U.S. Chamber Releases Fantasy Study Alleging Union Favoritism In Pennsylvania Law, Pennsylvania AFL-CIO Says
Self-serving study falsely claims union members are exempted from laws governing certain types of criminal activities
HARRISBURG, Pa., Aug. 9, 2012 /PRNewswire-USNewswire/ -- The corporate fueled right-wing attack on workers' rights opened a new front in their war against the middle class with the release of a self-serving U.S. Chamber of Commerce study alleging some Pennsylvania laws were written to exempt unions from criminal statutes.
Pennsylvania AFL-CIO President Richard Bloomingdale today called the Chamber report "an exercise in imagination intended to further erode the rights of workers in a system loaded with unfair advantages and toothless penalties favoring corporate bosses and greedy CEOs."
Mr. Bloomingdale said, "Any laws on the books that were written to give basic protections to workers pursuing their rights to collective bargaining were drafted to stop union-busting lawyers from manipulating the criminal code to further their anti-worker crusades. In reality we need more laws protecting workers, or at least enforce the ones we have, to prevent bosses from illegally firing and demoting workers seeking a union, force employees to sit through captive audience anti-union meetings, threaten to move or close worksites if workers unionize, stalk union organizers on Facebook and other social media sites and generally intimidate employees with impunity."
The Chamber study specifically claims there are "numerous 'labor exemptions' from criminal statutes, as well as policies that provide structural favoritism toward labor unions in the states with the highest union density."
Frank Snyder, Secretary-Treasurer of the Pennsylvania AFL-CIO took issue with the Chamber statement citing that "States with the highest union density also have the highest standards of living, the lowest infant mortality rates, the highest educational achievement rates, the best health care delivery systems, the most diverse economies, the lowest percentages of people living below the poverty line and numerous other social and economic advantages. These important economic and social benefits are partially or fully attributable to laws in those states that provide a more level playing field for workers to pursue their right to bargain collectively for family-sustaining jobs and a foot on a rung of the middle class ladder."

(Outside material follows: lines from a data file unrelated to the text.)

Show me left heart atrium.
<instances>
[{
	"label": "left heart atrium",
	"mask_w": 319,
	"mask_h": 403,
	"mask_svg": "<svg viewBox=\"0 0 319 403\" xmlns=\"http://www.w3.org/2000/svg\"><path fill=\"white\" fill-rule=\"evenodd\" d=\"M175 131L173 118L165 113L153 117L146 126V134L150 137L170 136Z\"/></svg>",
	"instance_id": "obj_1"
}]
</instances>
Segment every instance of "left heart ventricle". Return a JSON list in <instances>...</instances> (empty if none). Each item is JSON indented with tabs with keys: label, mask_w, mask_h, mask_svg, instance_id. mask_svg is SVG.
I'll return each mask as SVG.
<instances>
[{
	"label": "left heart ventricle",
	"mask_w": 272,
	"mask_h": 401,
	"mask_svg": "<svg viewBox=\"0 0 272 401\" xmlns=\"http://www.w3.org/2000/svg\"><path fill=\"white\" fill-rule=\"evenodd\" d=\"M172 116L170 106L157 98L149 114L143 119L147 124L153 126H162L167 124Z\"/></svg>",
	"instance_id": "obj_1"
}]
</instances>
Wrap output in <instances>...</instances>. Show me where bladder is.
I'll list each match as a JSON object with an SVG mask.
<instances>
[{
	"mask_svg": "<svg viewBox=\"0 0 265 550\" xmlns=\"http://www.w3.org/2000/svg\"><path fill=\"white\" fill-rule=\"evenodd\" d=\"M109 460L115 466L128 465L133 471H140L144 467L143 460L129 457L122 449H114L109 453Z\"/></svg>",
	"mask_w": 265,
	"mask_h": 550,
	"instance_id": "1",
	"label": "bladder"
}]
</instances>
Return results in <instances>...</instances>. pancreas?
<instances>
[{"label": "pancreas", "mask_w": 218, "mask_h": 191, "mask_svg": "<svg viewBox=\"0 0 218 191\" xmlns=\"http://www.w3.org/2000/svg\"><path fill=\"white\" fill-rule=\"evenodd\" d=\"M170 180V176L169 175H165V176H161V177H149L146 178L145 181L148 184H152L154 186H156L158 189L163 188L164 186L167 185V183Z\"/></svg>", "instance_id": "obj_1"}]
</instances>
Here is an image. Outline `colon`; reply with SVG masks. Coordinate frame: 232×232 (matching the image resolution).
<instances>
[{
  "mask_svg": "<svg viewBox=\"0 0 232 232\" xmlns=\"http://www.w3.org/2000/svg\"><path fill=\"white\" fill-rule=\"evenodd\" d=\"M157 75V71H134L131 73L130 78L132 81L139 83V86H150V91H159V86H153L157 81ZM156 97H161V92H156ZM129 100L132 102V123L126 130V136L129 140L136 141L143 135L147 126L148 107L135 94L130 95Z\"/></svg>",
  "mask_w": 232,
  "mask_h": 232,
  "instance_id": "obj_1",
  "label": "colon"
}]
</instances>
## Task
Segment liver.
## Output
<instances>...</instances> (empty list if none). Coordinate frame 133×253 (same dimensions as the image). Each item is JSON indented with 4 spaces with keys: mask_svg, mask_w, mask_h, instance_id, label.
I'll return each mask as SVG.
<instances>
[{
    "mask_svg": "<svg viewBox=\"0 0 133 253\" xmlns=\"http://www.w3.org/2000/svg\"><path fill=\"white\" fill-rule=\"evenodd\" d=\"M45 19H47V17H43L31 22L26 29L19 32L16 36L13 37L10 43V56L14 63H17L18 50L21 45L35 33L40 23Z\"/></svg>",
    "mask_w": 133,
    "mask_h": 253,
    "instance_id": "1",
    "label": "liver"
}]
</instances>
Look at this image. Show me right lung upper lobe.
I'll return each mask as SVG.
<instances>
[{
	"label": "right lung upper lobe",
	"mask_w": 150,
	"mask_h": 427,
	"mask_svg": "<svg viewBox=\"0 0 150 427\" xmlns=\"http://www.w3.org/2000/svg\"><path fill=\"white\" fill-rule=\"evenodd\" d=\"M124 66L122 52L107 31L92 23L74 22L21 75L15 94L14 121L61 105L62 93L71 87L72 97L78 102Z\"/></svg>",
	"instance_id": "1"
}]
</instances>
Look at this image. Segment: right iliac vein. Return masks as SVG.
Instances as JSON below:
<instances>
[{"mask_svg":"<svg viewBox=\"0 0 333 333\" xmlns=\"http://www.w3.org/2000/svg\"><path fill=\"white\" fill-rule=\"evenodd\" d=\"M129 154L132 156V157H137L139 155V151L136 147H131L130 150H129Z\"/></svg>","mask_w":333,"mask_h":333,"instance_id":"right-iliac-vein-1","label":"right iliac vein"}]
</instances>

In a 2009 authoritative study by Kate Bronfenbrenner (http://www.epi.org/publication/bp235/), the Director of Labor Education Research at Cornell School of Labor and Industrial Relations, Ms. Bronfenbrenner found in an analysis of National Labor Relations data a rapid intensification of employer opposition to union organizing. The NLRB data demonstrated it was standard practice for workers to be subjected to illegal tactics including threats, interrogations, harassment, surveillance and retaliation for union activities. The report cited that "employers threatened to close plants in 57% of (union organizing) elections, discharged workers in 34%, and threatened to cut wages and benefits in 37% of elections." Additionally the study found that in "63% of elections employers used supervisor one-on-one meetings to interrogate workers about who they or other workers supported, and in 54% used such sessions to threaten workers."
Ms. Bronfenbrenner's study concluded that the meager penalties that may be levied against companies that engage in illegal union busting activities provide no real disincentive for employers to obey the law. The primary remedies include simply posting a notice at the worksite admitting to engaging in unfair labor practices and in the case of discharged workers, compensating with back pay less any income the worker may have earned after being fired and generally without being reinstated to the job the fired worker lost.
Said Mr. Bloomingdale, "The facts speak for themselves. The abysmal record of illegal union-busting activity tallied by corporations, their anti-union lawyers and front-line managers proves beyond a shadow of doubt that workers need all the legal protections they can get in a system that is unjustly stacked against them. The financial penalties levied against the corporate law breakers for their illegal activities are a mere fraction of the money corporations make denying workers the right to bargain collectively for fairer wages, reasonable benefits and safer working conditions. This Chamber of Commerce study is a fraud."